Request
A line below contains "2.545000 2.635000 ;", and a later one contains "RECT 4.285000 -0.085000". Repeat both, with every line between them, exactly.

(Hardware design source files)
*****

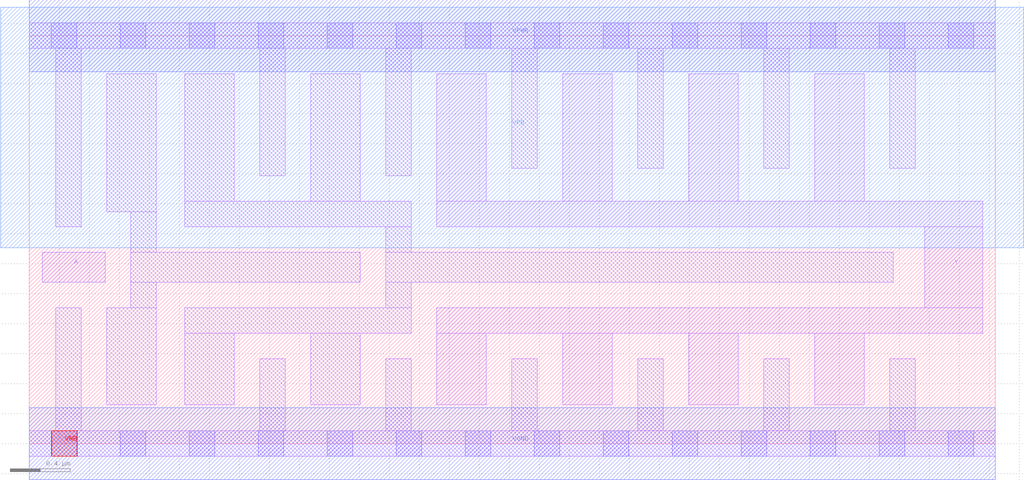
<source format=lef>
# Copyright 2020 The SkyWater PDK Authors
#
# Licensed under the Apache License, Version 2.0 (the "License");
# you may not use this file except in compliance with the License.
# You may obtain a copy of the License at
#
#     https://www.apache.org/licenses/LICENSE-2.0
#
# Unless required by applicable law or agreed to in writing, software
# distributed under the License is distributed on an "AS IS" BASIS,
# WITHOUT WARRANTIES OR CONDITIONS OF ANY KIND, either express or implied.
# See the License for the specific language governing permissions and
# limitations under the License.
#
# SPDX-License-Identifier: Apache-2.0

VERSION 5.7 ;
  NOWIREEXTENSIONATPIN ON ;
  DIVIDERCHAR "/" ;
  BUSBITCHARS "[]" ;
MACRO sky130_fd_sc_hd__bufinv_8
  CLASS CORE ;
  FOREIGN sky130_fd_sc_hd__bufinv_8 ;
  ORIGIN  0.000000  0.000000 ;
  SIZE  6.440000 BY  2.720000 ;
  SYMMETRY X Y R90 ;
  SITE unithd ;
  PIN A
    ANTENNAGATEAREA  0.247500 ;
    DIRECTION INPUT ;
    USE SIGNAL ;
    PORT
      LAYER li1 ;
        RECT 0.085000 1.075000 0.505000 1.275000 ;
    END
  END A
  PIN Y
    ANTENNADIFFAREA  1.782000 ;
    DIRECTION OUTPUT ;
    USE SIGNAL ;
    PORT
      LAYER li1 ;
        RECT 2.715000 0.260000 3.045000 0.735000 ;
        RECT 2.715000 0.735000 6.355000 0.905000 ;
        RECT 2.715000 1.445000 6.355000 1.615000 ;
        RECT 2.715000 1.615000 3.045000 2.465000 ;
        RECT 3.555000 0.260000 3.885000 0.735000 ;
        RECT 3.555000 1.615000 3.885000 2.465000 ;
        RECT 4.395000 0.260000 4.725000 0.735000 ;
        RECT 4.395000 1.615000 4.725000 2.465000 ;
        RECT 5.235000 0.260000 5.565000 0.735000 ;
        RECT 5.235000 1.615000 5.565000 2.465000 ;
        RECT 5.970000 0.905000 6.355000 1.445000 ;
    END
  END Y
  PIN VGND
    DIRECTION INOUT ;
    SHAPE ABUTMENT ;
    USE GROUND ;
    PORT
      LAYER met1 ;
        RECT 0.000000 -0.240000 6.440000 0.240000 ;
    END
  END VGND
  PIN VNB
    DIRECTION INOUT ;
    USE GROUND ;
    PORT
      LAYER pwell ;
        RECT 0.150000 -0.085000 0.320000 0.085000 ;
    END
  END VNB
  PIN VPB
    DIRECTION INOUT ;
    USE POWER ;
    PORT
      LAYER nwell ;
        RECT -0.190000 1.305000 6.630000 2.910000 ;
    END
  END VPB
  PIN VPWR
    DIRECTION INOUT ;
    SHAPE ABUTMENT ;
    USE POWER ;
    PORT
      LAYER met1 ;
        RECT 0.000000 2.480000 6.440000 2.960000 ;
    END
  END VPWR
  OBS
    LAYER li1 ;
      RECT 0.000000 -0.085000 6.440000 0.085000 ;
      RECT 0.000000  2.635000 6.440000 2.805000 ;
      RECT 0.175000  0.085000 0.345000 0.905000 ;
      RECT 0.175000  1.445000 0.345000 2.635000 ;
      RECT 0.515000  0.260000 0.845000 0.905000 ;
      RECT 0.515000  1.545000 0.845000 2.465000 ;
      RECT 0.675000  0.905000 0.845000 1.075000 ;
      RECT 0.675000  1.075000 2.205000 1.275000 ;
      RECT 0.675000  1.275000 0.845000 1.545000 ;
      RECT 1.035000  0.260000 1.365000 0.735000 ;
      RECT 1.035000  0.735000 2.545000 0.905000 ;
      RECT 1.035000  1.445000 2.545000 1.615000 ;
      RECT 1.035000  1.615000 1.365000 2.465000 ;
      RECT 1.535000  0.085000 1.705000 0.565000 ;
      RECT 1.535000  1.785000 1.705000 2.635000 ;
      RECT 1.875000  0.260000 2.205000 0.735000 ;
      RECT 1.875000  1.615000 2.205000 2.465000 ;
      RECT 2.375000  0.085000 2.545000 0.565000 ;
      RECT 2.375000  0.905000 2.545000 1.075000 ;
      RECT 2.375000  1.075000 5.760000 1.275000 ;
      RECT 2.375000  1.275000 2.545000 1.445000 ;
      RECT 2.375000  1.785000 2.545000 2.635000 ;
      RECT 3.215000  0.085000 3.385000 0.565000 ;
      RECT 3.215000  1.835000 3.385000 2.635000 ;
      RECT 4.055000  0.085000 4.225000 0.565000 ;
      RECT 4.055000  1.835000 4.225000 2.635000 ;
      RECT 4.895000  0.085000 5.065000 0.565000 ;
      RECT 4.895000  1.835000 5.065000 2.635000 ;
      RECT 5.735000  0.085000 5.905000 0.565000 ;
      RECT 5.735000  1.835000 5.905000 2.635000 ;
    LAYER mcon ;
      RECT 0.145000 -0.085000 0.315000 0.085000 ;
      RECT 0.145000  2.635000 0.315000 2.805000 ;
      RECT 0.605000 -0.085000 0.775000 0.085000 ;
      RECT 0.605000  2.635000 0.775000 2.805000 ;
      RECT 1.065000 -0.085000 1.235000 0.085000 ;
      RECT 1.065000  2.635000 1.235000 2.805000 ;
      RECT 1.525000 -0.085000 1.695000 0.085000 ;
      RECT 1.525000  2.635000 1.695000 2.805000 ;
      RECT 1.985000 -0.085000 2.155000 0.085000 ;
      RECT 1.985000  2.635000 2.155000 2.805000 ;
      RECT 2.445000 -0.085000 2.615000 0.085000 ;
      RECT 2.445000  2.635000 2.615000 2.805000 ;
      RECT 2.905000 -0.085000 3.075000 0.085000 ;
      RECT 2.905000  2.635000 3.075000 2.805000 ;
      RECT 3.365000 -0.085000 3.535000 0.085000 ;
      RECT 3.365000  2.635000 3.535000 2.805000 ;
      RECT 3.825000 -0.085000 3.995000 0.085000 ;
      RECT 3.825000  2.635000 3.995000 2.805000 ;
      RECT 4.285000 -0.085000 4.455000 0.085000 ;
      RECT 4.285000  2.635000 4.455000 2.805000 ;
      RECT 4.745000 -0.085000 4.915000 0.085000 ;
      RECT 4.745000  2.635000 4.915000 2.805000 ;
      RECT 5.205000 -0.085000 5.375000 0.085000 ;
      RECT 5.205000  2.635000 5.375000 2.805000 ;
      RECT 5.665000 -0.085000 5.835000 0.085000 ;
      RECT 5.665000  2.635000 5.835000 2.805000 ;
      RECT 6.125000 -0.085000 6.295000 0.085000 ;
      RECT 6.125000  2.635000 6.295000 2.805000 ;
  END
END sky130_fd_sc_hd__bufinv_8
END LIBRARY

</source>
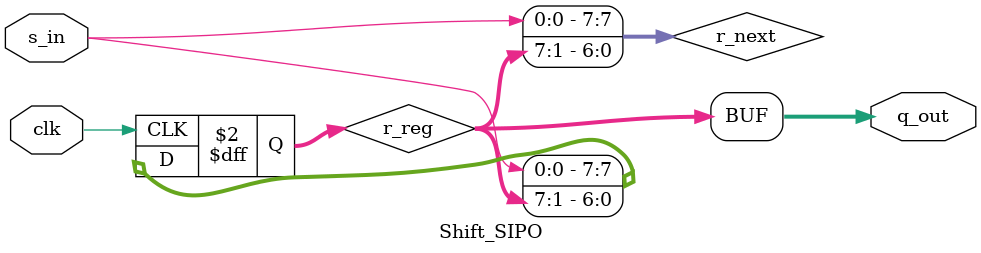
<source format=v>
`timescale 1ns / 1ps
module Shift_SIPO(
    input wire clk,s_in, 
 output wire [7:0] q_out 
 );
// signal declaration
reg [7:0] r_reg;
wire [7:0] r_next;
// body, register
always@(negedge clk) 
r_reg<=r_next; 
// next state logic
assign r_next = {s_in,r_reg[7:1]};
// output logic 
assign q_out= r_reg;
endmodule

</source>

*****

Solution for this exercise
      RECT 2.375000  1.785000 2.545000 2.635000 ;
      RECT 3.215000  0.085000 3.385000 0.565000 ;
      RECT 3.215000  1.835000 3.385000 2.635000 ;
      RECT 4.055000  0.085000 4.225000 0.565000 ;
      RECT 4.055000  1.835000 4.225000 2.635000 ;
      RECT 4.895000  0.085000 5.065000 0.565000 ;
      RECT 4.895000  1.835000 5.065000 2.635000 ;
      RECT 5.735000  0.085000 5.905000 0.565000 ;
      RECT 5.735000  1.835000 5.905000 2.635000 ;
    LAYER mcon ;
      RECT 0.145000 -0.085000 0.315000 0.085000 ;
      RECT 0.145000  2.635000 0.315000 2.805000 ;
      RECT 0.605000 -0.085000 0.775000 0.085000 ;
      RECT 0.605000  2.635000 0.775000 2.805000 ;
      RECT 1.065000 -0.085000 1.235000 0.085000 ;
      RECT 1.065000  2.635000 1.235000 2.805000 ;
      RECT 1.525000 -0.085000 1.695000 0.085000 ;
      RECT 1.525000  2.635000 1.695000 2.805000 ;
      RECT 1.985000 -0.085000 2.155000 0.085000 ;
      RECT 1.985000  2.635000 2.155000 2.805000 ;
      RECT 2.445000 -0.085000 2.615000 0.085000 ;
      RECT 2.445000  2.635000 2.615000 2.805000 ;
      RECT 2.905000 -0.085000 3.075000 0.085000 ;
      RECT 2.905000  2.635000 3.075000 2.805000 ;
      RECT 3.365000 -0.085000 3.535000 0.085000 ;
      RECT 3.365000  2.635000 3.535000 2.805000 ;
      RECT 3.825000 -0.085000 3.995000 0.085000 ;
      RECT 3.825000  2.635000 3.995000 2.805000 ;
      RECT 4.285000 -0.085000 4.455000 0.085000 ;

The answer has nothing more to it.